== Task to complete ==
List each line below that contains the string "sketchPlane".

== Excerpted records ==
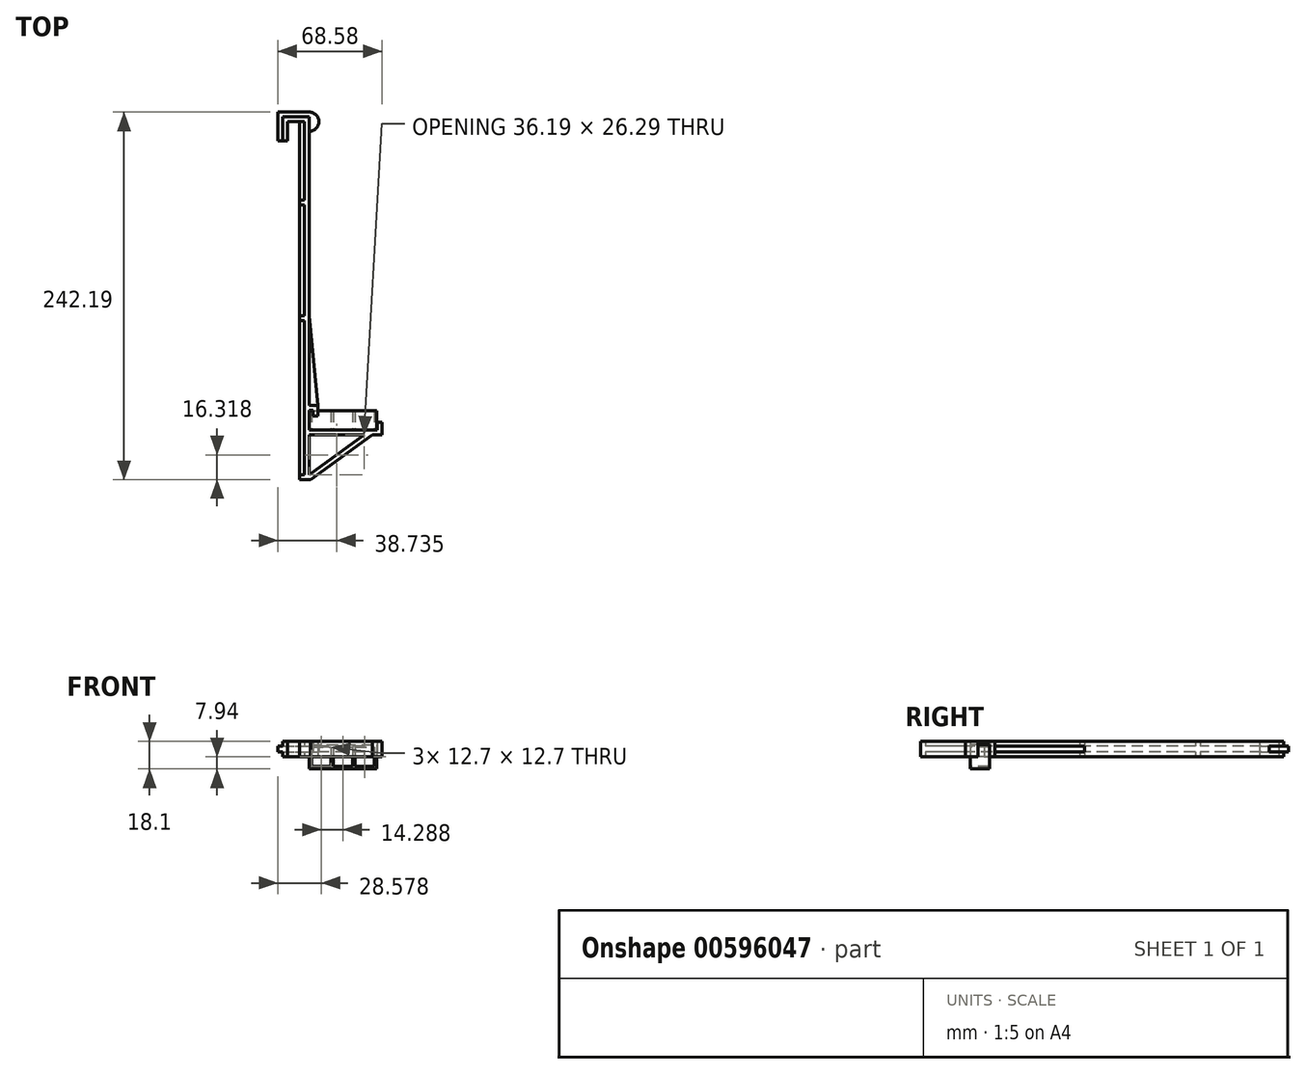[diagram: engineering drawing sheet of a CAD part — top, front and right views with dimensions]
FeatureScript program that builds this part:
annotation { "Feature Type Name" : "Feature", "Feature Type Description" : "" }
export const myFeature = defineFeature(function(context is Context, id is Id, definition is map)
    precondition{}
    {
        {
            var Q0;
            Q0=qCreatedBy(makeId("Top.planeOp"),FACE);
            var sketch = newSketch(context, id + "F0", { "sketchPlane" : qUnion([Q0])});
            skLineSegment(sketch, "E0", {"start": v(-17.46, 190.5) * mm, "end": v(-17.46, 206.38) * mm});
            skLineSegment(sketch, "E1", {"start": v(-17.46, 206.38) * mm, "end": v(0, 206.38) * mm});
            skLineSegment(sketch, "E2", {"start": v(0, 206.38) * mm, "end": v(0, 16.2) * mm});
            skLineSegment(sketch, "E3", {"start": v(0, 16.2) * mm, "end": v(5.71, 16.2) * mm});
            skLineSegment(sketch, "E4", {"start": v(5.71, 16.2) * mm, "end": v(5.71, 9.2) * mm});
            skLineSegment(sketch, "E5", {"start": v(5.71, 9.2) * mm, "end": v(2.54, 9.2) * mm});
            skLineSegment(sketch, "E6", {"start": v(2.54, 9.2) * mm, "end": v(2.54, 13.02) * mm});
            skLineSegment(sketch, "E7", {"start": v(2.54, 13.02) * mm, "end": v(0, 13.02) * mm});
            skLineSegment(sketch, "E8", {"start": v(0, 13.02) * mm, "end": v(0, 0) * mm});
            skLineSegment(sketch, "E9", {"start": v(0, 0) * mm, "end": v(44.77, 0) * mm});
            skLineSegment(sketch, "E10", {"start": v(44.77, 0) * mm, "end": v(44.77, 5.08) * mm});
            skLineSegment(sketch, "E11", {"start": v(44.77, 5.08) * mm, "end": v(47.94, 5.08) * mm});
            skLineSegment(sketch, "E12", {"start": v(47.94, 5.08) * mm, "end": v(47.94, -3.17) * mm});
            skLineSegment(sketch, "E13", {"start": v(47.94, -3.17) * mm, "end": v(41.6, -3.17) * mm});
            skLineSegment(sketch, "E14", {"start": v(41.6, -3.17) * mm, "end": v(1.03, -32.64) * mm});
            skLineSegment(sketch, "E15", {"start": v(1.03, -32.64) * mm, "end": v(-6.35, -32.64) * mm});
            skLineSegment(sketch, "E16", {"start": v(-6.35, -32.64) * mm, "end": v(-6.35, -29.47) * mm});
            skLineSegment(sketch, "E17", {"start": v(-6.35, -29.47) * mm, "end": v(-3.17, -29.47) * mm});
            skLineSegment(sketch, "E18", {"start": v(-17.46, 190.5) * mm, "end": v(-14.29, 190.5) * mm});
            skLineSegment(sketch, "E19", {"start": v(-14.29, 190.5) * mm, "end": v(-14.29, 203.2) * mm});
            skLineSegment(sketch, "E20", {"start": v(-14.29, 203.2) * mm, "end": v(-3.18, 203.2) * mm});
            skLineSegment(sketch, "E21", {"start": v(-3.18, 203.2) * mm, "end": v(-3.18, 151.5) * mm});
            skLineSegment(sketch, "E22", {"start": v(0, -3.17) * mm, "end": v(0, -29.47) * mm});
            skLineSegment(sketch, "E23", {"start": v(0, -29.47) * mm, "end": v(36.2, -3.17) * mm});
            skLineSegment(sketch, "E24", {"start": v(36.2, -3.17) * mm, "end": v(0, -3.17) * mm});
            skLineSegment(sketch, "E25", {"start": v(-6.35, -29.47) * mm, "end": v(-6.35, 72.13) * mm});
            skLineSegment(sketch, "E26", {"start": v(-3.18, 75.3) * mm, "end": v(-6.35, 75.3) * mm});
            skLineSegment(sketch, "E27", {"start": v(-6.35, 75.3) * mm, "end": v(-6.35, 72.13) * mm});
            skLineSegment(sketch, "E28", {"start": v(-6.35, 72.13) * mm, "end": v(-3.18, 72.13) * mm});
            skLineSegment(sketch, "E29.trimOffspring", {"start": v(-3.18, 72.13) * mm, "end": v(-3.18, -29.47) * mm});
            skLineSegment(sketch, "E30.trimOffspring", {"start": v(-6.35, 148.33) * mm, "end": v(-6.35, 75.3) * mm});
            skLineSegment(sketch, "E31.0", {"start": v(-20.64, 209.55) * mm, "end": v(0, 209.55) * mm});
            skLineSegment(sketch, "E31.1", {"start": v(-20.64, 190.5) * mm, "end": v(-20.64, 209.55) * mm});
            skLineSegment(sketch, "E32", {"start": v(0, 209.55) * mm, "end": v(0, 206.38) * mm});
            skLineSegment(sketch, "E33", {"start": v(-20.64, 190.5) * mm, "end": v(-17.46, 190.5) * mm});
            skLineSegment(sketch, "E34", {"start": v(5.71, 16.2) * mm, "end": v(0, 75.3) * mm});
            skArc(sketch, "E35", {"start": v(0, 196.85) * mm, "mid": v(6.35, 203.2) * mm, "end": v(0, 209.55) * mm});
            skLineSegment(sketch, "E36", {"start": v(-3.18, 151.5) * mm, "end": v(-6.35, 151.5) * mm});
            skLineSegment(sketch, "E37", {"start": v(-6.35, 151.5) * mm, "end": v(-6.35, 148.33) * mm});
            skLineSegment(sketch, "E38", {"start": v(-6.35, 148.33) * mm, "end": v(-3.18, 148.33) * mm});
            skLineSegment(sketch, "E39.trimOffspring", {"start": v(-6.35, 203.2) * mm, "end": v(-6.35, 151.5) * mm});
            skLineSegment(sketch, "E40.trimOffspring", {"start": v(-3.18, 148.33) * mm, "end": v(-3.18, 75.3) * mm});
            skSolve(sketch);
        }
        {
            var Q0;
            Q0=makeQuery(id+"F0.imprint","IMPRINT",FACE,{"disambiguationData":[TD([[makeQuery(id+"F0.imprint","IMPRINT",EDGE,{"derivedFrom":sQuery(id+"F0.wireOp",EDGE,"E0")}),-1.0]])]});
            extrude(context, id + "F1", {"entities" : qUnion([Q0]), "depth" : 10.16 * mm, "offsetDistance" : 25.4 * mm});
        }
        {
            var Q0;
            Q0=makeQuery(id+"F0.imprint","IMPRINT",FACE,{"disambiguationData":[TD([[makeQuery(id+"F0.imprint","IMPRINT",EDGE,{"derivedFrom":sQuery(id+"F0.wireOp",EDGE,"E0")}),1.0]])]});
            var Q1;
            {var subQ0=sQuery(id+"F0.wireOp",EDGE,"E21");Q1=makeQuery(id+"F0.imprint","IMPRINT",FACE,{"disambiguationData":[TD([[makeQuery(id+"F0.imprint","IMPRINT",EDGE,{"derivedFrom":subQ0}),-1.0]])]});}
            var Q2;
            {var subQ2=sQuery(id+"F0.wireOp",EDGE,"E25");Q2=makeQuery(id+"F0.imprint","IMPRINT",FACE,{"disambiguationData":[TD([[makeQuery(id+"F0.imprint","IMPRINT",EDGE,{"derivedFrom":subQ2}),-1.0]])]});}
            var Q3;
            {var subQ0=sQuery(id+"F0.wireOp",EDGE,"E3");Q3=makeQuery(id+"F0.imprint","IMPRINT",FACE,{"disambiguationData":[TD([[makeQuery(id+"F0.imprint","IMPRINT",EDGE,{"derivedFrom":subQ0}),1.0]])]});}
            var Q4;
            Q4=makeQuery(id+"F0.imprint","IMPRINT",FACE,{"disambiguationData":[TD([[makeQuery(id+"F0.imprint","IMPRINT",EDGE,{"derivedFrom":sQuery(id+"F0.wireOp",EDGE,"E22")}),1.0]])]});
            var Q5;
            {var subQ0=sQuery(id+"F0.wireOp",EDGE,"E32");Q5=makeQuery(id+"F0.imprint","IMPRINT",FACE,{"disambiguationData":[TD([[makeQuery(id+"F0.imprint","IMPRINT",EDGE,{"derivedFrom":subQ0}),1.0]])]});}
            var Q6;
            Q6=makeQuery(id+"F0.imprint","IMPRINT",FACE,{"disambiguationData":[TD([[makeQuery(id+"F0.imprint","IMPRINT",EDGE,{"derivedFrom":sQuery(id+"F0.wireOp",EDGE,"E26")}),-1.0]])]});
            extrude(context, id + "F2", {"entities" : qUnion([Q0, Q1, Q2, Q3, Q4, Q5, Q6]), "operationType" : NewBodyOperationType.ADD, "depth" : 7 * mm, "offsetDistance" : 25.4 * mm, "hasSecondDirection" : true, "secondDirectionOppositeDirection" : false, "secondDirectionDepth" : 3.17 * mm});
        }
        {
            var Q0;
            Q0=makeQuery(id+"F1.opExtrude","SWEPT_FACE",FACE,{"disambiguationData":[OSD([sQuery(id+"F0.wireOp",EDGE,"E9")])]});
            var sketch = newSketch(context, id + "F3", { "sketchPlane" : qUnion([Q0])});
            skLineSegment(sketch, "E41.bottom", {"start": v(0, 7.94) * mm, "end": v(-44.45, 7.94) * mm});
            skLineSegment(sketch, "E41.top", {"start": v(0, -7.94) * mm, "end": v(-44.45, -7.94) * mm});
            skLineSegment(sketch, "E41.left", {"start": v(0, 7.94) * mm, "end": v(0, -7.94) * mm});
            skLineSegment(sketch, "E41.right", {"start": v(-44.45, 7.94) * mm, "end": v(-44.45, -7.94) * mm});
            skLineSegment(sketch, "E42.0", {"start": v(-1.59, 6.35) * mm, "end": v(-1.59, -6.35) * mm});
            skLineSegment(sketch, "E42.1", {"start": v(-1.59, 6.35) * mm, "end": v(-14.29, 6.35) * mm});
            skLineSegment(sketch, "E42.2", {"start": v(-42.86, 6.35) * mm, "end": v(-42.86, -6.35) * mm});
            skLineSegment(sketch, "E42.3", {"start": v(-1.59, -6.35) * mm, "end": v(-14.29, -6.35) * mm});
            skLineSegment(sketch, "E43", {"start": v(-14.29, 6.35) * mm, "end": v(-14.29, -6.35) * mm});
            skLineSegment(sketch, "E44", {"start": v(-15.87, 6.35) * mm, "end": v(-15.87, -6.35) * mm});
            skLineSegment(sketch, "E45", {"start": v(-30.16, 6.35) * mm, "end": v(-30.16, -6.35) * mm});
            skLineSegment(sketch, "E46", {"start": v(-28.57, 6.35) * mm, "end": v(-28.57, -6.35) * mm});
            skLineSegment(sketch, "E47.trimOffspring", {"start": v(-15.87, 6.35) * mm, "end": v(-28.57, 6.35) * mm});
            skLineSegment(sketch, "E48.trimOffspring", {"start": v(-15.87, -6.35) * mm, "end": v(-28.57, -6.35) * mm});
            skLineSegment(sketch, "E49.trimOffspring", {"start": v(-30.16, 6.35) * mm, "end": v(-42.86, 6.35) * mm});
            skLineSegment(sketch, "E50.trimOffspring", {"start": v(-30.16, -6.35) * mm, "end": v(-42.86, -6.35) * mm});
            skSolve(sketch);
        }
        {
            var Q0;
            {var subQ14=sQuery(id+"F3.wireOp",EDGE,"E41.top");Q0=makeQuery(id+"F3.imprint","IMPRINT",FACE,{"disambiguationData":[TD([[makeQuery(id+"F3.imprint","IMPRINT",EDGE,{"derivedFrom":subQ14}),-1.0]])]});}
            var Q1;
            {var subQ0=sQuery(id+"F3.wireOp",EDGE,"E42.1");Q1=makeQuery(id+"F3.imprint","IMPRINT",FACE,{"disambiguationData":[TD([[makeQuery(id+"F3.imprint","IMPRINT",EDGE,{"derivedFrom":subQ0}),-1.0]])]});}
            extrude(context, id + "F4", {"entities" : qUnion([Q0, Q1]), "depth" : 12.7 * mm, "offsetDistance" : 25.4 * mm});
        }
    });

== Exercise answer ==
            var sketch = newSketch(context, id + "F0", { "sketchPlane" : qUnion([Q0])});
            var sketch = newSketch(context, id + "F3", { "sketchPlane" : qUnion([Q0])});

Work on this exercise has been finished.